**REQUEST**
Would you transcribe all of the data exactly, down to the last character?

*** DATASET ENTRIES ***

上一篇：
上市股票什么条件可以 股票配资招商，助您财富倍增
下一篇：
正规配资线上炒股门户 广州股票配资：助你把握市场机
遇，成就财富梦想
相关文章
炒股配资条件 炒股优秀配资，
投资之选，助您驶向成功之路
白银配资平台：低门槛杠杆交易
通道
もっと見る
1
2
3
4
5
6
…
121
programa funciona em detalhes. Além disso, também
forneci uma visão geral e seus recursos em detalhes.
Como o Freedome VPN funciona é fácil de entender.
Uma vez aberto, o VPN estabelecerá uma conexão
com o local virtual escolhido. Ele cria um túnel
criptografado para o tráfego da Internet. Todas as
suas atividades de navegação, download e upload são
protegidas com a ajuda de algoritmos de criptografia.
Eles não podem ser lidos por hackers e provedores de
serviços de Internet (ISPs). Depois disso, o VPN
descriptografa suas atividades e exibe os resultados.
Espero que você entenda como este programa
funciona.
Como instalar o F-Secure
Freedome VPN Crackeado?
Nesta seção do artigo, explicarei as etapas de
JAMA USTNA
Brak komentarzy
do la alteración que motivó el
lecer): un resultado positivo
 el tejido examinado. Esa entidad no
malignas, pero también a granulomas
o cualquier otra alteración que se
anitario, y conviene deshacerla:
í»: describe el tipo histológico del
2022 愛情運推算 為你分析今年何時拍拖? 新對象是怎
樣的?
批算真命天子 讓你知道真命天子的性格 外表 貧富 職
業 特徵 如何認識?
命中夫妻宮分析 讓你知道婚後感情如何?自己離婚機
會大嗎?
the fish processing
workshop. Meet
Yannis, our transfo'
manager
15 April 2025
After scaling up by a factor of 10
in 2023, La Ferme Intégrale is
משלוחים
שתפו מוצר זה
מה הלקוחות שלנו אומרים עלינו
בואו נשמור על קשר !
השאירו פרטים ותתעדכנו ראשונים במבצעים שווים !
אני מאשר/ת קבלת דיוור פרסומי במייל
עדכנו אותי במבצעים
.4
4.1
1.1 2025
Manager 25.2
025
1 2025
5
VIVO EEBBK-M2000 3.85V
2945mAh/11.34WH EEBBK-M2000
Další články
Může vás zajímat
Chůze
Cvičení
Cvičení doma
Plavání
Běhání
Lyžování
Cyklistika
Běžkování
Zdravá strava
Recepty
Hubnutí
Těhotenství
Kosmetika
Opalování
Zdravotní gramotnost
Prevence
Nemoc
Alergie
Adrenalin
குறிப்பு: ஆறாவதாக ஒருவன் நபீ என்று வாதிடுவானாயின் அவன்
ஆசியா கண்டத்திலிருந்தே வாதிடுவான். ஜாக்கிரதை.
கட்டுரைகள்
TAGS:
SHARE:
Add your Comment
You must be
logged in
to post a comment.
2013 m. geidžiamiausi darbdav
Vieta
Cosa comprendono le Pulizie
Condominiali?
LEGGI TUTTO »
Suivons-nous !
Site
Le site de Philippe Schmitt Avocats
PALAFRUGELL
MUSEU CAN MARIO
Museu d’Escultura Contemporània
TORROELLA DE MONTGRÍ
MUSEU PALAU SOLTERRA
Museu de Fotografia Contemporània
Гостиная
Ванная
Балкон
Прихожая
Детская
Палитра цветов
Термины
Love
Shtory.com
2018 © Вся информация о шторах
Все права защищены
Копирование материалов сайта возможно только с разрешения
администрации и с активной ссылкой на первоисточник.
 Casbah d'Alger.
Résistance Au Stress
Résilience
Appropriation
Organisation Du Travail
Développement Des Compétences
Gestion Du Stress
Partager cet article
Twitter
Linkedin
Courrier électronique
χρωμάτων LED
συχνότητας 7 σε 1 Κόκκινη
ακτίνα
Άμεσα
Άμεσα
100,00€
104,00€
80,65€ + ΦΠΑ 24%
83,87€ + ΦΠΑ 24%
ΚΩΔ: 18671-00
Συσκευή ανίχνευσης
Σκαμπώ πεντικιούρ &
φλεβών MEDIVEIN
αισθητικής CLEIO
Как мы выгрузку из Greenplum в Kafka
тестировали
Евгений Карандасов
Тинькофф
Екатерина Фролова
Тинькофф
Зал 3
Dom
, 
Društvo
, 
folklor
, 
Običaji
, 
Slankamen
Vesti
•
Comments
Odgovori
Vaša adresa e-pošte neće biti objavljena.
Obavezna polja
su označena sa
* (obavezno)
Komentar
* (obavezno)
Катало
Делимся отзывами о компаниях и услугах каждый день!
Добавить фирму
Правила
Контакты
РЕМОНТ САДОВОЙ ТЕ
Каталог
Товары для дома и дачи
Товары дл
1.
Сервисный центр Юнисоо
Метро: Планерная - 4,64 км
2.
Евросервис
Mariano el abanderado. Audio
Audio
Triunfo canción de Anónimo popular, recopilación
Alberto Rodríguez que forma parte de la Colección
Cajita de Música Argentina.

*** End of DATASET ENTRIES ***

**TASK SOLUTION**
上一篇：
上市股票什么条件可以 股票配资招商，助您财富倍增
下一篇：
正规配资线上炒股门户 广州股票配资：助你把握市场机
遇，成就财富梦想
相关文章
炒股配资条件 炒股优秀配资，
投资之选，助您驶向成功之路
白银配资平台：低门槛杠杆交易
通道
もっと見る
1
2
3
4
5
6
…
121
programa funciona em detalhes. Além disso, também
forneci uma visão geral e seus recursos em detalhes.
Como o Freedome VPN funciona é fácil de entender.
Uma vez aberto, o VPN estabelecerá uma conexão
com o local virtual escolhido. Ele cria um túnel
criptografado para o tráfego da Internet. Todas as
suas atividades de navegação, download e upload são
protegidas com a ajuda de algoritmos de criptografia.
Eles não podem ser lidos por hackers e provedores de
serviços de Internet (ISPs). Depois disso, o VPN
descriptografa suas atividades e exibe os resultados.
Espero que você entenda como este programa
funciona.
Como instalar o F-Secure
Freedome VPN Crackeado?
Nesta seção do artigo, explicarei as etapas de
JAMA USTNA
Brak komentarzy
do la alteración que motivó el
lecer): un resultado positivo
 el tejido examinado. Esa entidad no
malignas, pero también a granulomas
o cualquier otra alteración que se
anitario, y conviene deshacerla:
í»: describe el tipo histológico del
2022 愛情運推算 為你分析今年何時拍拖? 新對象是怎
樣的?
批算真命天子 讓你知道真命天子的性格 外表 貧富 職
業 特徵 如何認識?
命中夫妻宮分析 讓你知道婚後感情如何?自己離婚機
會大嗎?
the fish processing
workshop. Meet
Yannis, our transfo'
manager
15 April 2025
After scaling up by a factor of 10
in 2023, La Ferme Intégrale is
משלוחים
שתפו מוצר זה
מה הלקוחות שלנו אומרים עלינו
בואו נשמור על קשר !
השאירו פרטים ותתעדכנו ראשונים במבצעים שווים !
אני מאשר/ת קבלת דיוור פרסומי במייל
עדכנו אותי במבצעים
.4
4.1
1.1 2025
Manager 25.2
025
1 2025
5
VIVO EEBBK-M2000 3.85V
2945mAh/11.34WH EEBBK-M2000
Další články
Může vás zajímat
Chůze
Cvičení
Cvičení doma
Plavání
Běhání
Lyžování
Cyklistika
Běžkování
Zdravá strava
Recepty
Hubnutí
Těhotenství
Kosmetika
Opalování
Zdravotní gramotnost
Prevence
Nemoc
Alergie
Adrenalin
குறிப்பு: ஆறாவதாக ஒருவன் நபீ என்று வாதிடுவானாயின் அவன்
ஆசியா கண்டத்திலிருந்தே வாதிடுவான். ஜாக்கிரதை.
கட்டுரைகள்
TAGS:
SHARE:
Add your Comment
You must be
logged in
to post a comment.
2013 m. geidžiamiausi darbdav
Vieta
Cosa comprendono le Pulizie
Condominiali?
LEGGI TUTTO »
Suivons-nous !
Site
Le site de Philippe Schmitt Avocats
PALAFRUGELL
MUSEU CAN MARIO
Museu d’Escultura Contemporània
TORROELLA DE MONTGRÍ
MUSEU PALAU SOLTERRA
Museu de Fotografia Contemporània
Гостиная
Ванная
Балкон
Прихожая
Детская
Палитра цветов
Термины
Love
Shtory.com
2018 © Вся информация о шторах
Все права защищены
Копирование материалов сайта возможно только с разрешения
администрации и с активной ссылкой на первоисточник.
 Casbah d'Alger.
Résistance Au Stress
Résilience
Appropriation
Organisation Du Travail
Développement Des Compétences
Gestion Du Stress
Partager cet article
Twitter
Linkedin
Courrier électronique
χρωμάτων LED
συχνότητας 7 σε 1 Κόκκινη
ακτίνα
Άμεσα
Άμεσα
100,00€
104,00€
80,65€ + ΦΠΑ 24%
83,87€ + ΦΠΑ 24%
ΚΩΔ: 18671-00
Συσκευή ανίχνευσης
Σκαμπώ πεντικιούρ &
φλεβών MEDIVEIN
αισθητικής CLEIO
Как мы выгрузку из Greenplum в Kafka
тестировали
Евгений Карандасов
Тинькофф
Екатерина Фролова
Тинькофф
Зал 3
Dom
, 
Društvo
, 
folklor
, 
Običaji
, 
Slankamen
Vesti
•
Comments
Odgovori
Vaša adresa e-pošte neće biti objavljena.
Obavezna polja
su označena sa
* (obavezno)
Komentar
* (obavezno)
Катало
Делимся отзывами о компаниях и услугах каждый день!
Добавить фирму
Правила
Контакты
РЕМОНТ САДОВОЙ ТЕ
Каталог
Товары для дома и дачи
Товары дл
1.
Сервисный центр Юнисоо
Метро: Планерная - 4,64 км
2.
Евросервис
Mariano el abanderado. Audio
Audio
Triunfo canción de Anónimo popular, recopilación
Alberto Rodríguez que forma parte de la Colección
Cajita de Música Argentina.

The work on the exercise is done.